• Given task:
Carry on the article about Kenya's textile industry, picking up after its final sentence.

• Source excerpt:
━━━
8 Nov 2012
Kenya textiles: invest and win
|Tailoring curtains made from China-sourced fabric.|
Kenya's import market is dominated by Chinese mainland trading firms keen to make the most of the country's favourable trade relations with the US and re-export trade throughout rising East African economies.
But among Kenya's list of priorities should be the need to address the high cost of energy, thereby reducing production costs and being able to compete globally, said the analysts.
The growth in textile exports has been impressive recently. It has been facilitated through the Africa Growth and Opportunities Act (AGOA) enacted in 2000 by the US government and intended to improve trade with Africa.
AGOA contains a provision restraining shipping fabrics from a third source country which could have had a dampening effect on Kenya's trade. But this was not enacted, since it was considered the continent had insufficient supplies of relevant raw materials.
This provision was set to lapse last September but in August was extended until September 2015, when AGOA itself expires.
AGOA has been the major catalyst for exports and has facilitated employment of an estimated 30,000 Kenyans by companies from mainly China, India and Indonesia working at the Export Processing Zone in Athi River, a mining town outside the capital, Nairobi.
Foreign exchange earner
|Mix and match: Kenyan textiles.|
This makes textiles Kenya's third highest-ranking foreign exchange earner, with a capacity to extend this margin with more investment and quality controls, textile experts said.
"There is a huge multi-million dollar business for SMEs (and individual cross border trading) that is not factored into the report, and the earnings are much higher than indicated in the official survey,'' said Julius Korir, EPC's Managing Director.
According to the Kenya Association of Manufacturers (KAM) there are 60 textile players and about 100 registered SMEs in various aspects of the Kenyan textile market.
"One of the major benefits has been the numerous linkages that spread employment opportunities,'' said Bella Akinyi , KAM's Public Relations Manager.
The benefits of a liberalised market have also encouraged large and small importers to source abroad for the domestic market.
Also, the growth in small trading is best indicated by the thousands of trading stalls across the country and particularly in Nairobi, offering low-priced textiles.
The bulk of this business involves imported textile goods largely from China, India, Dubai and Turkey.
Significantly, the real clothing boom has been for affordable apparel that is of good quality.
━━━
• Dataset extract:
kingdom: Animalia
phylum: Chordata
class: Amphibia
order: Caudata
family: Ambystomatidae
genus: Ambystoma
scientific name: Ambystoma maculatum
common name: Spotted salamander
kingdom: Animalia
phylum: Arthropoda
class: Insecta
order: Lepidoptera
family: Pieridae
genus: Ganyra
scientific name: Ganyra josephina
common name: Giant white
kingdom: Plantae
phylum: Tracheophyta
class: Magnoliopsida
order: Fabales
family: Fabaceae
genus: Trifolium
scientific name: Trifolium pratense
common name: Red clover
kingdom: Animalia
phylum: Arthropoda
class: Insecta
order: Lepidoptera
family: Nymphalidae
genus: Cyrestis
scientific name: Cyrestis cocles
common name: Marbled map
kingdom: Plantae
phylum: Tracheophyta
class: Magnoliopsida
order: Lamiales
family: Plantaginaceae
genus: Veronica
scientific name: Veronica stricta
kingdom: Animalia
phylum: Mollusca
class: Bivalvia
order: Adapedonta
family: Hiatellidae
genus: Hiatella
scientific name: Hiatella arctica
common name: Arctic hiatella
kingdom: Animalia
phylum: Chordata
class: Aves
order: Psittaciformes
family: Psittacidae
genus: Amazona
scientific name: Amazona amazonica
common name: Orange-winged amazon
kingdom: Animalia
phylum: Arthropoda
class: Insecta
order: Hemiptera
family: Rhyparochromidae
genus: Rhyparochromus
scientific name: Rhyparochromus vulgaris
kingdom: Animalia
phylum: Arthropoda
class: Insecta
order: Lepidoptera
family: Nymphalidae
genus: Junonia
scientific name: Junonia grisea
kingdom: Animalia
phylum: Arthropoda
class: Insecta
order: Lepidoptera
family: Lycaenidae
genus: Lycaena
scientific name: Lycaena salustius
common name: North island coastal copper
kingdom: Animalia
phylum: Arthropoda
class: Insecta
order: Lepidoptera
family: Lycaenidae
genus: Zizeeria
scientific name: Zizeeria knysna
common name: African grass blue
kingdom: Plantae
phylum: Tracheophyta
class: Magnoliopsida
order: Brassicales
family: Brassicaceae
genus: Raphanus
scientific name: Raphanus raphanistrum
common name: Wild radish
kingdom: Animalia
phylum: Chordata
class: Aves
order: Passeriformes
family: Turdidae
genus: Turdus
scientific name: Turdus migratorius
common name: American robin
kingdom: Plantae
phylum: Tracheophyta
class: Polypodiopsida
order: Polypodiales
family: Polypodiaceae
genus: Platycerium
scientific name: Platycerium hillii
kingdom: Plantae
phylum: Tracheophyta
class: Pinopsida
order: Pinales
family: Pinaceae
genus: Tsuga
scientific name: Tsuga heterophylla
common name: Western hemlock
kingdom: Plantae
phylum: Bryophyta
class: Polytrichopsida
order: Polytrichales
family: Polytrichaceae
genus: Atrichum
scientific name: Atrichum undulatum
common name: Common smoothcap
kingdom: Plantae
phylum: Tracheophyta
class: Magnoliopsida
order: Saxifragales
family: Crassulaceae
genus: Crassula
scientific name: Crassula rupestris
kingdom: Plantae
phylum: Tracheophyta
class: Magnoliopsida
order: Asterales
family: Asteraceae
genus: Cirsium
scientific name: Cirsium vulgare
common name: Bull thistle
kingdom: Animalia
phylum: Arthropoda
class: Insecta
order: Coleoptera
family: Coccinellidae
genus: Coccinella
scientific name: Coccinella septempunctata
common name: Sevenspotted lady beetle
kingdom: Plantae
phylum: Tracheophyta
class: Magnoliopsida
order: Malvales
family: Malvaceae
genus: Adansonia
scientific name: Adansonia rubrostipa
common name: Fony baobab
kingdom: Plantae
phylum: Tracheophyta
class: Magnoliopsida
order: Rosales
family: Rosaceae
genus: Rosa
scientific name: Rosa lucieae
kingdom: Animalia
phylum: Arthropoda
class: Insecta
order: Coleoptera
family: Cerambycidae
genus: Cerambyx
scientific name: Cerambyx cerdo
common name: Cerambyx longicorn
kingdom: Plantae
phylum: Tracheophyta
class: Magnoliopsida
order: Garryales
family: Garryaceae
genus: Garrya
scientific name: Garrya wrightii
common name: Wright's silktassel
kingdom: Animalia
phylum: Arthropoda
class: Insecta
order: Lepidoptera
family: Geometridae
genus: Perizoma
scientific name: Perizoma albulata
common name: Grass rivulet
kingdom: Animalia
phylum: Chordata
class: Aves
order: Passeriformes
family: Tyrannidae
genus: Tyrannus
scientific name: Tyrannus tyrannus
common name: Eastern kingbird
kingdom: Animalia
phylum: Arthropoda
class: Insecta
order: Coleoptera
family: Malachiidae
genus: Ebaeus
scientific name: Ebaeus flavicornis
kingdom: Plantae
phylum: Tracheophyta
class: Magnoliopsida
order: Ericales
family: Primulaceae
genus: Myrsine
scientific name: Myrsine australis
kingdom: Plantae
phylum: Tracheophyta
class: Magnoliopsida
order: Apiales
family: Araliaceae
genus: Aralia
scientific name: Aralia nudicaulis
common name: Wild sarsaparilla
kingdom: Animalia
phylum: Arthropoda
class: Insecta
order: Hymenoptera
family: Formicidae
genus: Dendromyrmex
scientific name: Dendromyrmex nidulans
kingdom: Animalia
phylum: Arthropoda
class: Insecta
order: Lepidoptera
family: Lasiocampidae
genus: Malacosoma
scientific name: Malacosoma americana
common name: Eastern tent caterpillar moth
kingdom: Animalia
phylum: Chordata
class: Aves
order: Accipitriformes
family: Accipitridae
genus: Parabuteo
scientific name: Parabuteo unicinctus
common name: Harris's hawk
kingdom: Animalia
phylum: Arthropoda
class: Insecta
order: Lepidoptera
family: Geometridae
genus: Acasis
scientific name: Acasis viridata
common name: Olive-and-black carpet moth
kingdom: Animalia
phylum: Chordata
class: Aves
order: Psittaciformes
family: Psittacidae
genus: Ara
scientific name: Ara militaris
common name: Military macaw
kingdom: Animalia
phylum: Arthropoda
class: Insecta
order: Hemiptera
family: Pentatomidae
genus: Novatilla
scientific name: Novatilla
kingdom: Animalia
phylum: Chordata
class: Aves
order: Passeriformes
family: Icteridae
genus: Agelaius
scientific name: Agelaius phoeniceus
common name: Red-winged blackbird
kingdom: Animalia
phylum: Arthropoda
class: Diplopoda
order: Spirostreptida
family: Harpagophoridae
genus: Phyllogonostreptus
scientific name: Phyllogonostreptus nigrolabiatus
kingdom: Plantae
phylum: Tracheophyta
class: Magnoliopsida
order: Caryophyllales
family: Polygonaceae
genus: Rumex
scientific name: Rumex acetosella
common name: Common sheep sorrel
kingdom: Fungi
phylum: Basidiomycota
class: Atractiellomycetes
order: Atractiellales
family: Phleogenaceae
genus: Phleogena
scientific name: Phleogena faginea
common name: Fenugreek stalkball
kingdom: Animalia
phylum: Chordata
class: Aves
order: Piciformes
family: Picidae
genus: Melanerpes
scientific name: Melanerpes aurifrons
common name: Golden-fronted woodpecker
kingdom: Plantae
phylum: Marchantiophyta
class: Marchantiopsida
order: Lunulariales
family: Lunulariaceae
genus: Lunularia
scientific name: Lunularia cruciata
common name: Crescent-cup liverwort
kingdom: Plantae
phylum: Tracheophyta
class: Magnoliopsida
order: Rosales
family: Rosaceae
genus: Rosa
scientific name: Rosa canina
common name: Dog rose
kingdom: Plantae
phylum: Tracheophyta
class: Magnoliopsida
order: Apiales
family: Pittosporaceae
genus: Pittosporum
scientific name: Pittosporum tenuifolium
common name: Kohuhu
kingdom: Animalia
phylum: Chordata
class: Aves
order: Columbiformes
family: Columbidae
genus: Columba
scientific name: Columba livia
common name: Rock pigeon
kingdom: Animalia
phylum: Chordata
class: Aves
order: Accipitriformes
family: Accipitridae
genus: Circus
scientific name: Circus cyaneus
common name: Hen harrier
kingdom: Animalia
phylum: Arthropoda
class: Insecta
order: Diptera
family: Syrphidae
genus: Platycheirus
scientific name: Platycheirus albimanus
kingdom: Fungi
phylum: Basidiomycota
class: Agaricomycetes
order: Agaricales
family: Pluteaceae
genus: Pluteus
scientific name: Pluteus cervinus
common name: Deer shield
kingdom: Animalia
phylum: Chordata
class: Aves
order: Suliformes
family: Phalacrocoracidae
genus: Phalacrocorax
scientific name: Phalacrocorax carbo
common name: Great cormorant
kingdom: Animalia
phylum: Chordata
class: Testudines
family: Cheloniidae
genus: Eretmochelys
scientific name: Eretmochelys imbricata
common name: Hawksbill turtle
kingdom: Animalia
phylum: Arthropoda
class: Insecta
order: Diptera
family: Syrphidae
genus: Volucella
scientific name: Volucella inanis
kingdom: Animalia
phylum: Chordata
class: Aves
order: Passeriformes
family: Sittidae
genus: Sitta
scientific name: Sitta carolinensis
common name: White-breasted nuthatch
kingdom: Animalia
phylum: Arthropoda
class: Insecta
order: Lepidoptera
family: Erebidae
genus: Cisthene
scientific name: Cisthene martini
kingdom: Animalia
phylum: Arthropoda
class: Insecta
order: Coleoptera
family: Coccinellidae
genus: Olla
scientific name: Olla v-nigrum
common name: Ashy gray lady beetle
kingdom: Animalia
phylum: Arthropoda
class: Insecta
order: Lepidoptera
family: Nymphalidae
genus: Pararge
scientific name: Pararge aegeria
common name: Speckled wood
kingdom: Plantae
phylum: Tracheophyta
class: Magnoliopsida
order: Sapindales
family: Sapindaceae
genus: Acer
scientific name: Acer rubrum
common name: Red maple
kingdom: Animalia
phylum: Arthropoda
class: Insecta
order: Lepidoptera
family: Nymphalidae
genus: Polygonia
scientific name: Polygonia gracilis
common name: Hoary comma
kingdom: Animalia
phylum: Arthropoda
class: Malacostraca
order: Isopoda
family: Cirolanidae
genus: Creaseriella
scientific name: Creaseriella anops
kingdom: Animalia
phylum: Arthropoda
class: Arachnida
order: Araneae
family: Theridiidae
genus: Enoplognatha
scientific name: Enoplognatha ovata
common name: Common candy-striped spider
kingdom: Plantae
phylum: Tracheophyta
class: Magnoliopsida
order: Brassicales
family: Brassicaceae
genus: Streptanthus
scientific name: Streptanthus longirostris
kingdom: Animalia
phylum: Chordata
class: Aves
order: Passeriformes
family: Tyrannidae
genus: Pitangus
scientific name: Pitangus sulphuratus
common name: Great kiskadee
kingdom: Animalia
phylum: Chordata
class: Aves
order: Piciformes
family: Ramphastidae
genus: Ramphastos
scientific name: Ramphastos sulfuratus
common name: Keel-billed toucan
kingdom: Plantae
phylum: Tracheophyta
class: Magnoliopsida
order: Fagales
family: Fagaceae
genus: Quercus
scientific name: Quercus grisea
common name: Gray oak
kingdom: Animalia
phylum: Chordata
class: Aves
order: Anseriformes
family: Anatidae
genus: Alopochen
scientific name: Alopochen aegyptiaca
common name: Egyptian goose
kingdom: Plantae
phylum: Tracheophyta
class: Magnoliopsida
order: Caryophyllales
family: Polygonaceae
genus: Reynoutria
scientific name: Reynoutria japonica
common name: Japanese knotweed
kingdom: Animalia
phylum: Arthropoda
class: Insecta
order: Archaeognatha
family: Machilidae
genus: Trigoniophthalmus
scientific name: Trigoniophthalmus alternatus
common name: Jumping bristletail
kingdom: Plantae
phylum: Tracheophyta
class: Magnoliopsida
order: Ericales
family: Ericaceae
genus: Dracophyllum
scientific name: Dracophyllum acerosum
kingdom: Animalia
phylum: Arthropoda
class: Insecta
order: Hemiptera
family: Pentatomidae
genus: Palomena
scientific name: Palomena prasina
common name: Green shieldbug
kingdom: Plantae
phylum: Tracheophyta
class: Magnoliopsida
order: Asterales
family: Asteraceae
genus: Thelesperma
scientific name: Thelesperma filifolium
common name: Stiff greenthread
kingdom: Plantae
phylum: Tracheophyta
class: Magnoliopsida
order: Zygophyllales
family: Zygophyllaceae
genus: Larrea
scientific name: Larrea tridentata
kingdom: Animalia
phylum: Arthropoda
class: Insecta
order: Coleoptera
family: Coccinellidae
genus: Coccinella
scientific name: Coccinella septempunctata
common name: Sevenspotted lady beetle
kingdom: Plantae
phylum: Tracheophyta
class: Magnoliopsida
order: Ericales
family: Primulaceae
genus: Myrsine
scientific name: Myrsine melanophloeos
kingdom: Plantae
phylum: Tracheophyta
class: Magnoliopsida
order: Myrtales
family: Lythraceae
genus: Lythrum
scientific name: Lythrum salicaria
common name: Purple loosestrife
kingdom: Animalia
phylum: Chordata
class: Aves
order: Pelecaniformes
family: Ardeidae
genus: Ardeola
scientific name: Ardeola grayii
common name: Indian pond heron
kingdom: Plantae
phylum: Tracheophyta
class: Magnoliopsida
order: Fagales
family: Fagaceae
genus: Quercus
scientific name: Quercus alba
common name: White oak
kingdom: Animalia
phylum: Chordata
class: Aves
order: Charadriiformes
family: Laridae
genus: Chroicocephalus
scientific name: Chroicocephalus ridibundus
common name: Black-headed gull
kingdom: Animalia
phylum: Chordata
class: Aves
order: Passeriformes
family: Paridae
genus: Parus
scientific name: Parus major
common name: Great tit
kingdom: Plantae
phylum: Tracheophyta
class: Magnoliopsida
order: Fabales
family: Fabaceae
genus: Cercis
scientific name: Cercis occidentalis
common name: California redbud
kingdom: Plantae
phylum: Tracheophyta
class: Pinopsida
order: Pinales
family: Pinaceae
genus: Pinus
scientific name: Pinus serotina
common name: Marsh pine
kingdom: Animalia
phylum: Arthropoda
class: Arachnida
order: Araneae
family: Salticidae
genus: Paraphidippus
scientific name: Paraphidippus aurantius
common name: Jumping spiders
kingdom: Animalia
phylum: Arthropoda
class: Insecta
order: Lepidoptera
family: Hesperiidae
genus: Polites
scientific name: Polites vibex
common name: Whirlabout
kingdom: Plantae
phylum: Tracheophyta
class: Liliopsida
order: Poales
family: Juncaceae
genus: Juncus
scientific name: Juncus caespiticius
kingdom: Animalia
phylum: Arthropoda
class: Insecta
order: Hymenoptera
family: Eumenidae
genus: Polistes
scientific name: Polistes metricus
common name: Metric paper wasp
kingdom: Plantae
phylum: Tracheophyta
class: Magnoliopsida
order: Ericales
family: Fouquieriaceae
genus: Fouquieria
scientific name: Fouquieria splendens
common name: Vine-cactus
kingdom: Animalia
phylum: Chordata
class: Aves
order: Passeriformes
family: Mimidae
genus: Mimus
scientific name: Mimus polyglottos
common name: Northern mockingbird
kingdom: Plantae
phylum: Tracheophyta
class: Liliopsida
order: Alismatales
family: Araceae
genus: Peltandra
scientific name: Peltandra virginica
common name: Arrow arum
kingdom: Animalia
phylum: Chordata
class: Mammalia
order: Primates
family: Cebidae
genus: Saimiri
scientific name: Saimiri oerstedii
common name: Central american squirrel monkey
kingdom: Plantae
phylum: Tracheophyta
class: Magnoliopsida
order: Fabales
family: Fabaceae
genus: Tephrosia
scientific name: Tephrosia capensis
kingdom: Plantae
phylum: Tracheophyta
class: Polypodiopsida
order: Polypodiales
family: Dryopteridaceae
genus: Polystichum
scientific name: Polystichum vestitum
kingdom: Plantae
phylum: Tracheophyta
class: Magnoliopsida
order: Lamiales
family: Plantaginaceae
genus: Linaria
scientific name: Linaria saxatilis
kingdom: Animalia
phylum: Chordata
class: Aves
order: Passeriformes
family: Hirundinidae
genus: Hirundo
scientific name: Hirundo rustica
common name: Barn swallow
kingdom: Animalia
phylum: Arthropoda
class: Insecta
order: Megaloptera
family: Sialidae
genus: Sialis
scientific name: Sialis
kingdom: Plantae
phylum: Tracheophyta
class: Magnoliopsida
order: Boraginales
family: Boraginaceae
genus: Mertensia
━━━
• Solved problem:
But denim jeans are driving the mass market, with prices as low as US$11.6 for a pair of mid-quality jeans.
China the largest source of imports
|China-made curtains at Jamia Home Fashions.|
For textiles, India is the second largest importer next to China.
"We are seeing more textiles from China than from any other country,'' said Junil Shah of Memsahib Textile Store, which one of the country's biggest retailers.
He said that the market has been dynamic and gravitates to natural fabrics such as cotton and linen to suit the tropical climate.
Previously, the bulk of China-made textiles were curtain materials, while India dominated bed sheets and Turkey took a good part of the duvet market.
|Rolls of textiles.|
"They come in sizes of between 59 and 65 metres long with prices between [US$10 and US$17] per metre, depending on the quality,'' said Mohammad Ugas of Jamia Home Fashions, a retailer in Nairobi.
Ugas said Kenya's property boom and a growing desire by most people to buy curtains have helped fuel demand. He said upper income shoppers preferred blackout curtains while lower income consumers opted for lighter fabrics.
Several Chinese mainland companies are also opening wholesale and retail outlets in Kenya and spreading to major towns.
The clothing business in the country from Asia also includes Thailand's Kings Collection, a retail outlet in Nairobi.
Charles Charo, Manager at Chinese mainland-based Winven Investment Limited said that entry into other urban centres had helped grow the business.
|Clothing at Sanma Boutique, Nairobi.||Suit materials in Nairobi shop.|
Earlier this month the Furtex trade fair was on at the Kenyatta International Conference Centre showcasing Turkish textiles and other goods.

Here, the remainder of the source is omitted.